(Beginning of EXERCISE INPUT)

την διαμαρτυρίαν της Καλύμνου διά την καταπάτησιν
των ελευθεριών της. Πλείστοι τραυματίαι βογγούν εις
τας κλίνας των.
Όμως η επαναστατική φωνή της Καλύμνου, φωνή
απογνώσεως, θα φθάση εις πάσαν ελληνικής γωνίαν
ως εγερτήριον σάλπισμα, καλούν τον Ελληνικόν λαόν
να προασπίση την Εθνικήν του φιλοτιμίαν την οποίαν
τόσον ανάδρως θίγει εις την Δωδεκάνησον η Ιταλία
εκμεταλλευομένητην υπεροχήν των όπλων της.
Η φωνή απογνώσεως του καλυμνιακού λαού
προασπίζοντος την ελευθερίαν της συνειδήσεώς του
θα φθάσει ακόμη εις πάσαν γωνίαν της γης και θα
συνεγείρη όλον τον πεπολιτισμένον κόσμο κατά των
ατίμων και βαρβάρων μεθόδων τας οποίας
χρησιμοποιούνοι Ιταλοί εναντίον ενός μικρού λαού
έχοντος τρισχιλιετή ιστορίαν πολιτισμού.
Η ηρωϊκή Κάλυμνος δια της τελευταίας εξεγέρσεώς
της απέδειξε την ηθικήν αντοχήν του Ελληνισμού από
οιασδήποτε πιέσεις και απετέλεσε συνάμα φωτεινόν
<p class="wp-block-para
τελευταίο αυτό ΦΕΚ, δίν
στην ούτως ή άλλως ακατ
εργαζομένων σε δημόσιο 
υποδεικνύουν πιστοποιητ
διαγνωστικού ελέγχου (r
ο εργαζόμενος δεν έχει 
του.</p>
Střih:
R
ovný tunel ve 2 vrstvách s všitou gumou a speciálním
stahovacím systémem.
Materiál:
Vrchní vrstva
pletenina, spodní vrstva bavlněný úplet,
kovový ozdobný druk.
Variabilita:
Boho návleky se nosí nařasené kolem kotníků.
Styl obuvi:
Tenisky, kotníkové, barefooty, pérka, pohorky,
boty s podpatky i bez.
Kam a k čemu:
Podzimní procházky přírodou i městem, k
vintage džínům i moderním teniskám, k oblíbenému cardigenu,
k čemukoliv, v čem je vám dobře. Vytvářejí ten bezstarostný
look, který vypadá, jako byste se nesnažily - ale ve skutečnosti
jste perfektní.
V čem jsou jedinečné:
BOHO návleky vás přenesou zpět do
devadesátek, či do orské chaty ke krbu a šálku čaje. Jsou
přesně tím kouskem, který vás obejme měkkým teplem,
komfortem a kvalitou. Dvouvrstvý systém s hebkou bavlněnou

(End of EXERCISE INPUT)

▶ **TRY IT**: Only these are to be transcribed: the line with "look, který vypadá, jako" and every line after it through the last line of the entries, each exactly.

▶ **EXERCISE ANSWER**:
look, který vypadá, jako byste se nesnažily - ale ve skutečnosti
jste perfektní.
V čem jsou jedinečné:
BOHO návleky vás přenesou zpět do
devadesátek, či do orské chaty ke krbu a šálku čaje. Jsou
přesně tím kouskem, který vás obejme měkkým teplem,
komfortem a kvalitou. Dvouvrstvý systém s hebkou bavlněnou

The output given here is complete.